What is required :: Please repeat the line that has "[448,293,802,309] [448,316,775,332] [448,339,796,355]" and all lines after it, exactly as they appear, through the end of the entries.

Change detection outputs:
[Start of section]

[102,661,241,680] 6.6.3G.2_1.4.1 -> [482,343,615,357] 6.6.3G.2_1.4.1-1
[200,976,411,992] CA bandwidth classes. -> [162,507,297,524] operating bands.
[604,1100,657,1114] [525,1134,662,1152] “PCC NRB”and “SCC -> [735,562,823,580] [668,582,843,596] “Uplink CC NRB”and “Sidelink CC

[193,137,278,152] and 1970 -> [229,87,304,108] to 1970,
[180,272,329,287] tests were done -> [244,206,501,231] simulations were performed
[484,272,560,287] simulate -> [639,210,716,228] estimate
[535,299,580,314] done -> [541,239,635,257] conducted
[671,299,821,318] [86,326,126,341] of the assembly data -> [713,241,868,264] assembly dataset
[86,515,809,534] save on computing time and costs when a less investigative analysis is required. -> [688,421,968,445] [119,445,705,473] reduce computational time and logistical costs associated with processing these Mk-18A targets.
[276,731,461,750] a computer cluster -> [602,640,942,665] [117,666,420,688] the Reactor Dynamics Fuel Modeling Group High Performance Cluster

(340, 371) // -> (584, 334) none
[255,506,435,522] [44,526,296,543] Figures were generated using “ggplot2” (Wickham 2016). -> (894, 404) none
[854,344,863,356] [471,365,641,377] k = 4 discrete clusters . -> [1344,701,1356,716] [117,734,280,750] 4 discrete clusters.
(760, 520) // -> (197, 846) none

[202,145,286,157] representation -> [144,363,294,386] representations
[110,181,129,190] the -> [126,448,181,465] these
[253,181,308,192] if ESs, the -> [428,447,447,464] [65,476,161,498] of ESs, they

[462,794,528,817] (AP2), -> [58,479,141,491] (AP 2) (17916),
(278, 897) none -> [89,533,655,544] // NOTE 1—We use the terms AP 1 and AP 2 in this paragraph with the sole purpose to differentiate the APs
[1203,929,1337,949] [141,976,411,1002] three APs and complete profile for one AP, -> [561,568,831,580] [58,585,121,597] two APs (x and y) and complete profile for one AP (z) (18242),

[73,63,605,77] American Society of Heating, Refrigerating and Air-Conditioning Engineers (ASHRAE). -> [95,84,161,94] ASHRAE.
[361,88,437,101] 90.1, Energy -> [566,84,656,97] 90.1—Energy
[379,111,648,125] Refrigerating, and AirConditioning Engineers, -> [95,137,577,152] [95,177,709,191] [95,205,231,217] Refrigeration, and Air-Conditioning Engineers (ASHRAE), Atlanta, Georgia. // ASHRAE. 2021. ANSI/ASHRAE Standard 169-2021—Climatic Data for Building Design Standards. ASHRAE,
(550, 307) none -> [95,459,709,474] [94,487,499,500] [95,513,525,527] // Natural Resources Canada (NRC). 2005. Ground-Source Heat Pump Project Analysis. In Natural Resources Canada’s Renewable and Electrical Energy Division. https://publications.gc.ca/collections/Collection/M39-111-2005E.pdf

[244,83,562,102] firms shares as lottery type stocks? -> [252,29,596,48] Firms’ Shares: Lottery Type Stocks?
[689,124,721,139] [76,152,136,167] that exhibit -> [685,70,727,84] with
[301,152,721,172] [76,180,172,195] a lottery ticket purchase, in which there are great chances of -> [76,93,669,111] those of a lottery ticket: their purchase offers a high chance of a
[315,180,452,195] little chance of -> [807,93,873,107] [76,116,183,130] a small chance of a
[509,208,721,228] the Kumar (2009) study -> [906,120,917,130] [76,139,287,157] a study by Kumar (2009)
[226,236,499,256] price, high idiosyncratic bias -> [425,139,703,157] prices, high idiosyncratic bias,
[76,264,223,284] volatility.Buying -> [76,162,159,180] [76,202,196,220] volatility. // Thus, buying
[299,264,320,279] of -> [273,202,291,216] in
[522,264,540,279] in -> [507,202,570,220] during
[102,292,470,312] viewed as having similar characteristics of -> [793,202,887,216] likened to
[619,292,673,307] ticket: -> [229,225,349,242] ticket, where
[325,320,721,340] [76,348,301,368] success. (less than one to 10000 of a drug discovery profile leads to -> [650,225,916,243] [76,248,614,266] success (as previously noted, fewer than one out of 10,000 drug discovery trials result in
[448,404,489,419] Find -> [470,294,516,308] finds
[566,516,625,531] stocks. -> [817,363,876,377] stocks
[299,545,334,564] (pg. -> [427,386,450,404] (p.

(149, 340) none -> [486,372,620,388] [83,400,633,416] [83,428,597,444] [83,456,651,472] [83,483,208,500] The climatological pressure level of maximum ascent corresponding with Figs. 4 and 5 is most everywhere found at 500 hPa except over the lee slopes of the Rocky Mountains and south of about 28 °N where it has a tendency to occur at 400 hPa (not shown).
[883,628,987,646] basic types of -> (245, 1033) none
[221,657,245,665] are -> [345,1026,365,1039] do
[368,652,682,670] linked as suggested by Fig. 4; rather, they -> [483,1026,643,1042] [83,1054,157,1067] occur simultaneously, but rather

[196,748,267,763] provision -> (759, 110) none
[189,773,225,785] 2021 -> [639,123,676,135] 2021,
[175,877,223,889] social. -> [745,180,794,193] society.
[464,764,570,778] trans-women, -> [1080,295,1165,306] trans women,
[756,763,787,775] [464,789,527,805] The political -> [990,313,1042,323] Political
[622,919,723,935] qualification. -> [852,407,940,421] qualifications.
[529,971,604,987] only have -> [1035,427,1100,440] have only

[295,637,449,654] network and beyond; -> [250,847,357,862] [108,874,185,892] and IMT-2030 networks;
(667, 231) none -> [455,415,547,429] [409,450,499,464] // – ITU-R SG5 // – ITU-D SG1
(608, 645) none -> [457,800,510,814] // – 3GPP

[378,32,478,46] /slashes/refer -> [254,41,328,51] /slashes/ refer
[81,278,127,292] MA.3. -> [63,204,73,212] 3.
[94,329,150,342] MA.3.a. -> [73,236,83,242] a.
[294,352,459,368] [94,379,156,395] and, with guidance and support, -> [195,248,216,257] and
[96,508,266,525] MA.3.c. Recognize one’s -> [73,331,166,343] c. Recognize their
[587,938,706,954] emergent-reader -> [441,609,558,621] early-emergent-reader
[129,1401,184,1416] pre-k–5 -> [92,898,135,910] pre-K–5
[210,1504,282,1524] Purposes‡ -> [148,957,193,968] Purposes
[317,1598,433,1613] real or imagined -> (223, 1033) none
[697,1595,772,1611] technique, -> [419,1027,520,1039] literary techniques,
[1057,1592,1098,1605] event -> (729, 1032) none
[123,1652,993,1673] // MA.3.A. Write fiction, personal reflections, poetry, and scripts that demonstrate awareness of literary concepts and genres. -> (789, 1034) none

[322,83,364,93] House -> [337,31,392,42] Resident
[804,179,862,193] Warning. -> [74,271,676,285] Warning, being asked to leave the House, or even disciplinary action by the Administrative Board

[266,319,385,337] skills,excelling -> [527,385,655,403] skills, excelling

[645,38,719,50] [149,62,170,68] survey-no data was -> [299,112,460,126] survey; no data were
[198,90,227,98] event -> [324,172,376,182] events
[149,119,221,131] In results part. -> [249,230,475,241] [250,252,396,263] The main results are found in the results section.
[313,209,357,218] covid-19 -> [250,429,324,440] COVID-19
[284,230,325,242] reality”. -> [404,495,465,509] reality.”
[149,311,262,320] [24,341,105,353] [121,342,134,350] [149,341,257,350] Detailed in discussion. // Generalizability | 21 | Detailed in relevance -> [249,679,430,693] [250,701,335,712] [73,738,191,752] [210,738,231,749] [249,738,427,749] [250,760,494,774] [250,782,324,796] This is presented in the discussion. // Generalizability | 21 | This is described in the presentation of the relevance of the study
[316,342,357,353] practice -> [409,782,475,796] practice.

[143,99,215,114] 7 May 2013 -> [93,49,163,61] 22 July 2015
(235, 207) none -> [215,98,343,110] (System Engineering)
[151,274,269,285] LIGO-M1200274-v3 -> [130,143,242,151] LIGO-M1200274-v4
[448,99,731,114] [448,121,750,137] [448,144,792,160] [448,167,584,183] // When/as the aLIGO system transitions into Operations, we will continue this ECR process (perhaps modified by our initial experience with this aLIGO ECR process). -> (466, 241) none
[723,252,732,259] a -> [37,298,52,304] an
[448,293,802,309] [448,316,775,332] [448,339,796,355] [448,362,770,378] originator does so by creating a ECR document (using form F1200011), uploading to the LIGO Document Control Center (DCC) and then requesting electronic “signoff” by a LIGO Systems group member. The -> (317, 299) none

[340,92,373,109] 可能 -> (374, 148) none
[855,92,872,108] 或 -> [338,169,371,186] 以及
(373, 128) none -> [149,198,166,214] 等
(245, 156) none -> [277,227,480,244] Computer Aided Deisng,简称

[End of section]

Solution to this task ::
[448,293,802,309] [448,316,775,332] [448,339,796,355] [448,362,770,378] originator does so by creating a ECR document (using form F1200011), uploading to the LIGO Document Control Center (DCC) and then requesting electronic “signoff” by a LIGO Systems group member. The -> (317, 299) none

[340,92,373,109] 可能 -> (374, 148) none
[855,92,872,108] 或 -> [338,169,371,186] 以及
(373, 128) none -> [149,198,166,214] 等
(245, 156) none -> [277,227,480,244] Computer Aided Deisng,简称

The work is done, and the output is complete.